**EXTRAIT DU TEXTE**:
::::
Les larmes de Marysa.
ce vendredi matin.
Quelques élèves avaient chuchoté:
"Maîtresse, Marysa pleure".
La maîtresse aime ce manque d'indifférence.
Elle aime la confiance qu'ils lui accordent.
Marysa dit qu'elle voulait être toute seule
"Au fond de la classe."
La maîtresse n'était pas d'accord
mais, dans sa course après le complément du nom et les additions de fractions,
elle eut juste un sourire pour la petite éplorée :
" On en reparlera plus tard dans la journée, Marysa. Là on travaille."
À la récréation de 10h, la maîtresse se rendit compte
qu'un enfant se trouvait sous une table :
En se penchant, elle découvrit Marysa
qui s'était cachée pour pleurer.
La maîtresse la questionna :
Marysa réitéra son discours. Un discours plein de sanglots.
Alors la maîtresse se souvint. D'avant. Quand elle se sentait, elle aussi,barque à la dérive,
s'éloignant irrépressiblement des terres amicales. Seule et abandonnée.
La même tristesse en boucle.
La maîtresse sentit, qu'avec Marysa, elle devrait se dévoiler,
laisser parler en elle la voix de son grand manitou parisien.
Elle a fait des études de psycho (théorie, théorie quand tu nous tiens)
elle a beaucoup lu (des mots qu'on se croit destinés)
mais elle a surtout beaucoup parlé. Parlé à celui qui écoute dans son cabinet parisien.
Lui, il s´est adressé à l'enfant qui se cachait en elle, l'enfant qu'elle avait été.
Une éternité avait été nécessaire pour qu'elle accepte de regarder cet enfant triste .
Et puis elle l'a pris sur ses genoux, elle l'a consolé, elle l'a câliné .
l'enfant a parlé de son chagrin et le savant a expliqué.
La fillette qu'elle avait été a aussi parlé de sa colère, de ses exigences, elle revendiquait
petit terroriste hypothéquant sa vie d'adute à elle.
La maîtresse sait que ce chagrin, si chagrin il apparaît , est aussi une manière
de retourner contre soi sa colère. Parce qu'on se l'interdit. Parce que la société l'interdit.
Elle ne prendra pas de chagrin Marysa pour argent comptant.
::::
**À FAIRE**:
A – Recopiez fidèlement le passage du récit sur les larmes de Marysa, en commençant par « La maîtresse sentit, qu'avec » et en allant jusqu'à « l'a câliné . ».
B – Dans le récit sur les larmes de Marysa, où la maîtresse trouve-t-elle Marysa pendant la récréation de 10h ?
C – Poursuivez le récit sur les larmes de Marysa à partir de sa dernière phrase.

**ENREGISTREMENTS**:
::::
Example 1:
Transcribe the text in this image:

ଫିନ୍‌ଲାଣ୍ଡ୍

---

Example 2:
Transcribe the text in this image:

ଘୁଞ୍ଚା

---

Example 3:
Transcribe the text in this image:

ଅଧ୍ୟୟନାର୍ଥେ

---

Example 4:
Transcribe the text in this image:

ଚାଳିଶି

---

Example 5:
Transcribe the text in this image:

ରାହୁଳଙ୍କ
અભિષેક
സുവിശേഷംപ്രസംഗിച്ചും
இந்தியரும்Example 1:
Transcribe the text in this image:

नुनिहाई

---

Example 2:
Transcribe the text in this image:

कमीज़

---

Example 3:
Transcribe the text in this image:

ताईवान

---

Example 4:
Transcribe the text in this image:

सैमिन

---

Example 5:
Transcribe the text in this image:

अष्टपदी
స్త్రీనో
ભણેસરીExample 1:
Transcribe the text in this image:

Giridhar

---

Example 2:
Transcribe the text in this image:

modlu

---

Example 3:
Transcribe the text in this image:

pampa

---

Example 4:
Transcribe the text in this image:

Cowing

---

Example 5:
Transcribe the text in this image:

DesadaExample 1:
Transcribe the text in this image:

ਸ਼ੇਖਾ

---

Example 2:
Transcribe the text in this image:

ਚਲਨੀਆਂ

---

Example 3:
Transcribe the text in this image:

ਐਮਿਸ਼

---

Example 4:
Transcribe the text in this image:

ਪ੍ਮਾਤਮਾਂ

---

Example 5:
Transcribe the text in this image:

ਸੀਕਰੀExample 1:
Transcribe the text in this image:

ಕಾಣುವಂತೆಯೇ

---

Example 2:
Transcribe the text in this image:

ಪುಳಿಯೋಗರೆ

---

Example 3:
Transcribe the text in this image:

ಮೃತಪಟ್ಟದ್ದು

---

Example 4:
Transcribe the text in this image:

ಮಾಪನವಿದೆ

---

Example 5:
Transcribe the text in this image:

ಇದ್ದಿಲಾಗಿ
::::
**RÉPONSES**:
A –
La maîtresse sentit, qu'avec Marysa, elle devrait se dévoiler,
laisser parler en elle la voix de son grand manitou parisien.
Elle a fait des études de psycho (théorie, théorie quand tu nous tiens)
elle a beaucoup lu (des mots qu'on se croit destinés)
mais elle a surtout beaucoup parlé. Parlé à celui qui écoute dans son cabinet parisien.
Lui, il s´est adressé à l'enfant qui se cachait en elle, l'enfant qu'elle avait été.
Une éternité avait été nécessaire pour qu'elle accepte de regarder cet enfant triste .
Et puis elle l'a pris sur ses genoux, elle l'a consolé, elle l'a câliné .

B – Sous une table, où elle s'était cachée pour pleurer.

C –
Tout comme lui ne l'avait pas fait,
elle doit regarder s'il ne s'y cache pas une arme retournée contre soi-même.
Alors la maîtresse a tenté de retracer les évènements de la matinée:
Marysa dit, tout en pleurant, qu'il ne s'était rien passé.
Sa voisine précise:
" Je lui ai demandé si ça ne la dérangeait pas d'échanger de place avec Clémentine."
Voilà donc Marysa expulsé de sa place!
" Alors tu as pensé qu'Hélène ne t'aimait plus ?"
Marysa Hoche de ta tête.
" Mais , tu sais Marysa, c'est pas vrai ça, précise Hélène.
Je t'aime bien . C'est jusque qu'Aurélie et moi on avait envie d'être à côté de Clémentine."
La maîtresse continua :
" Tu comprends, Marysa?
Et peut-être que tu t'es dis pour la peine tu n'aimeras plus personne?
Parce que ça fait de la peine quand on aime?
Peut-être que tu étais en colère ?
Tu sais Marysa, on a le droit d'être en colère, d'être fâché.
On peux le dire qu'on est fâché.
Le dire poliment.
Pas comme Lia.
Tu sais, parfois, il ya un dragon en nous qui crache de la colère."
Hélène interrompit la maîtresse :
"Oui ça me rappelle un dessin animé avec un dragon à cinq queues
- Oui, surenchérit Marysa."
Durant la journée nous dûmes essuyer les flammes du dragon de Marysa.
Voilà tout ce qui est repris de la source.